While George went off to scout for pictures, I went to the post office and struck gold straightaway. The postmistress’s family had been running the place since the days when mail came with the stagecoach, so that was a nice easy story to write up. Then I found the vicar, and we did pretty pictures of the church and talked about its history and looked at a few interesting graves.

‘What now?’ asked George.

‘The lady from the post office said the pub was run by a cockney, a chap who came here as an evacuee during the war. He must have liked it to stay. No doubt he’ll have a tale to tell. Shall we?’

‘A pub will do me fine. We’ll get a drink while we’re there. But which one?’
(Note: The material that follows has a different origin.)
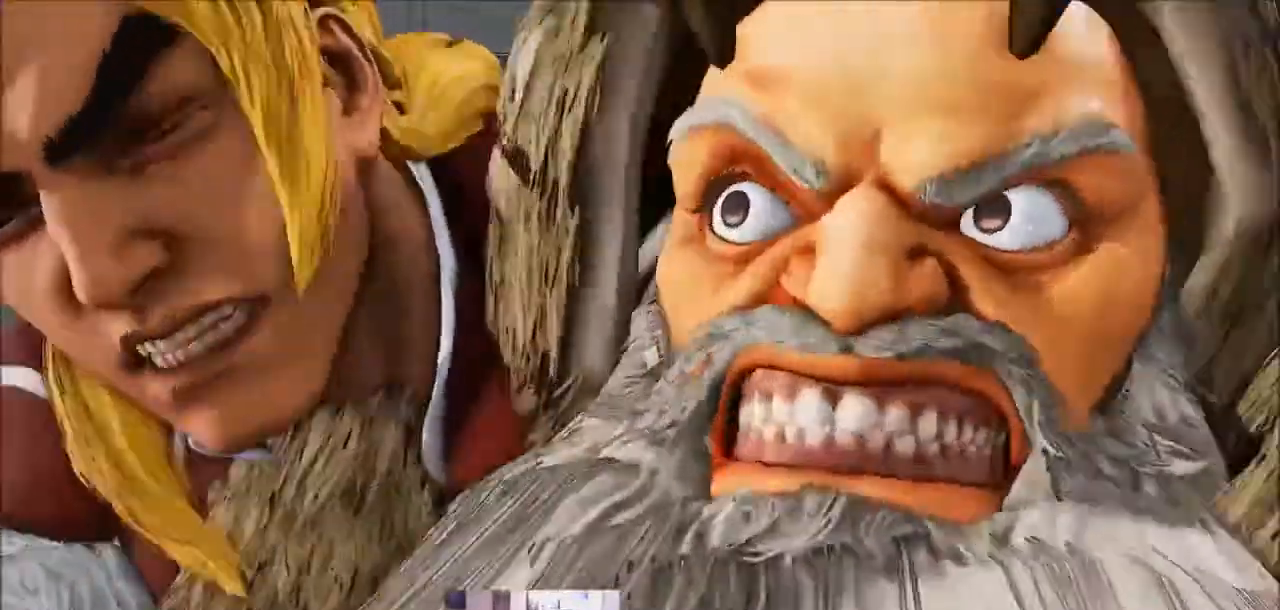
{"buttons": [], "left_stick": "center", "events": []}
There were two pubs on either side of the green. One, the Royal Oak, was low and squat and old-fashioned. It had small windows, and beams that made it look as though it had grown up out of the ground and would return to it given half a chance. The other, the Rising Sun, was a big flash newer sort of place with a car park. It had beams too, but you could tell they weren’t very old. There was a sign in the window. I went closer to read it.

‘No Gypsies! No Irish!’ it said.

I stepped back, shocked.

‘Can they really say that?’

‘Yes, of course. The fair’s been here recently, that’s what that’s all about. They don’t want gyppos upsetting their posh customers. Is this the pub we want?’